Dear Kid,
We’re off to see the wizard!
Well, we’re off to Cleveland, and the road is likely to be more white than yellow, but the song is in my heart anyway.
Dear Burglars: The Extremely Vicious Dog and Even More Vicious Dog Sitter are watching the house. Also there is nothing there to take except dirty laundry.
Since we’re off to an Exotic Locale, I decided to consult My Friend the Internet to see what interesting things I could learn about Cleveland.
You know the Rock and Roll Hall of Fame is there, but did you know that the phrase “rock and roll” was invented in the early 1950s by a DJ in Cleveland?
Superman was born in Cleveland and potato chips were first mass produced in Cleveland. There is no proven connection between the two. The modern golf ball was invented in Cleveland. So were Life Savers candies. And Chef Boyardee. And the padded bicycle seat. Hard to see which is most important.
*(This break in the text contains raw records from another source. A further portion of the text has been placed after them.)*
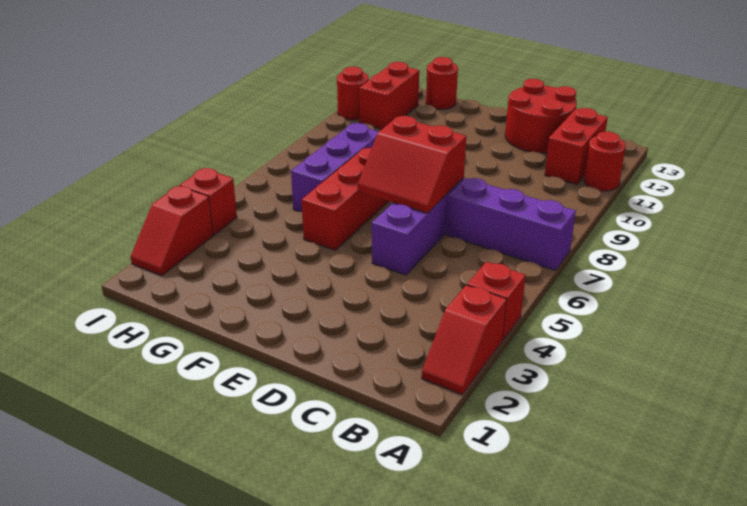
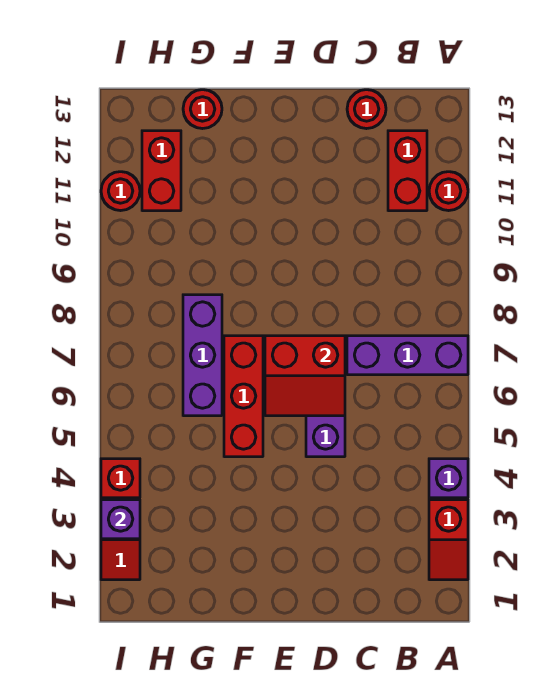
red 1x1 brick [467,262,526,340] -> purple 1x1 brick [429,459,468,498]
red 2x2 round brick [505,79,577,153] -> red 1x1 round brick [347,90,386,129]
none -> purple 1x1 brick [101,500,140,539]

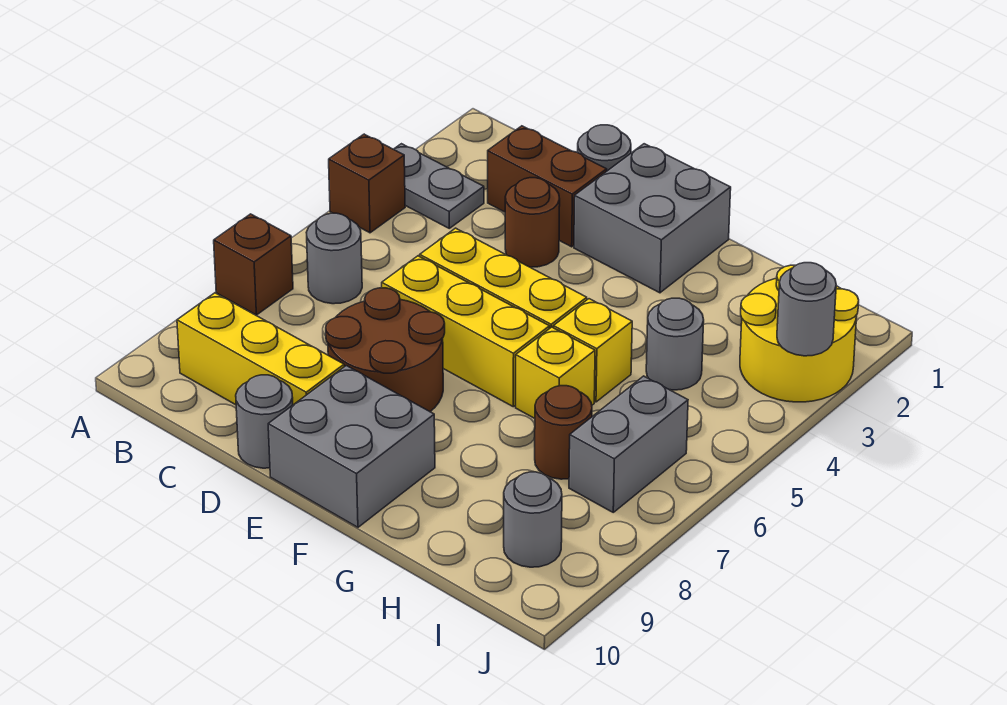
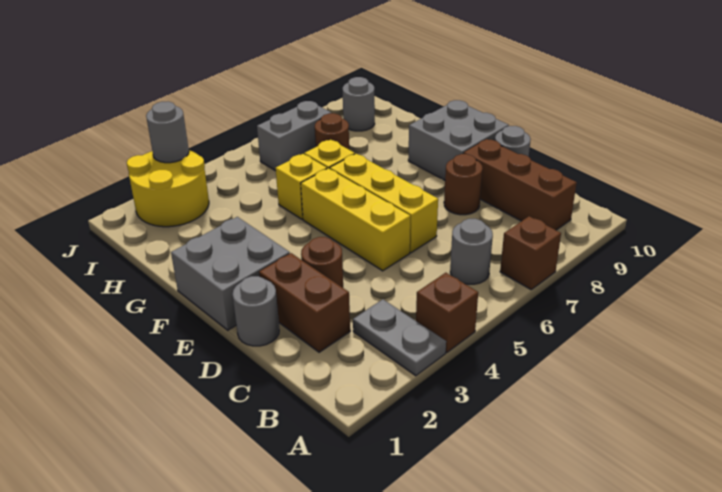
yellow 1x3 brick [177,293,344,405] -> brown 1x3 brick [464,139,577,230]
brown 2x2 round brick [326,288,445,412] -> brown 1x1 round brick [444,154,483,215]
grey 1x1 round brick [646,298,704,390] -> none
Cleveland was named after General Moses Cleaveland, but “Cleaveland” was too long for the masthead of the “Cleveland Advertiser” newspaper so they shortened it to Cleveland. Cleveland was the first city in the world to be fully lit by electricity. The better to read the newspaper and to power the first electric traffic signal. And the first crosswalk button to let pedestrians cross.
There is a statue of a rubber stamp in Willard Park. I must go.
Cleveland has difficulty with major league sports teams. It has lots of talented athletes who come together, done the same uniform, and fail miserably. The Cleveland Spiders hold the record for the worst season in the history of Major League Baseball (but to be fair, who names a team the Spiders?).
There are some weird laws in Cleveland. Like you need a hunting license to catch a mouse. And women can’t wear patent leather shoes in public (someone might be able to see up their dress).
There is a Wyland whale mural (one of the whaling walls) in Cleveland.
This is going to be an exceptional trip.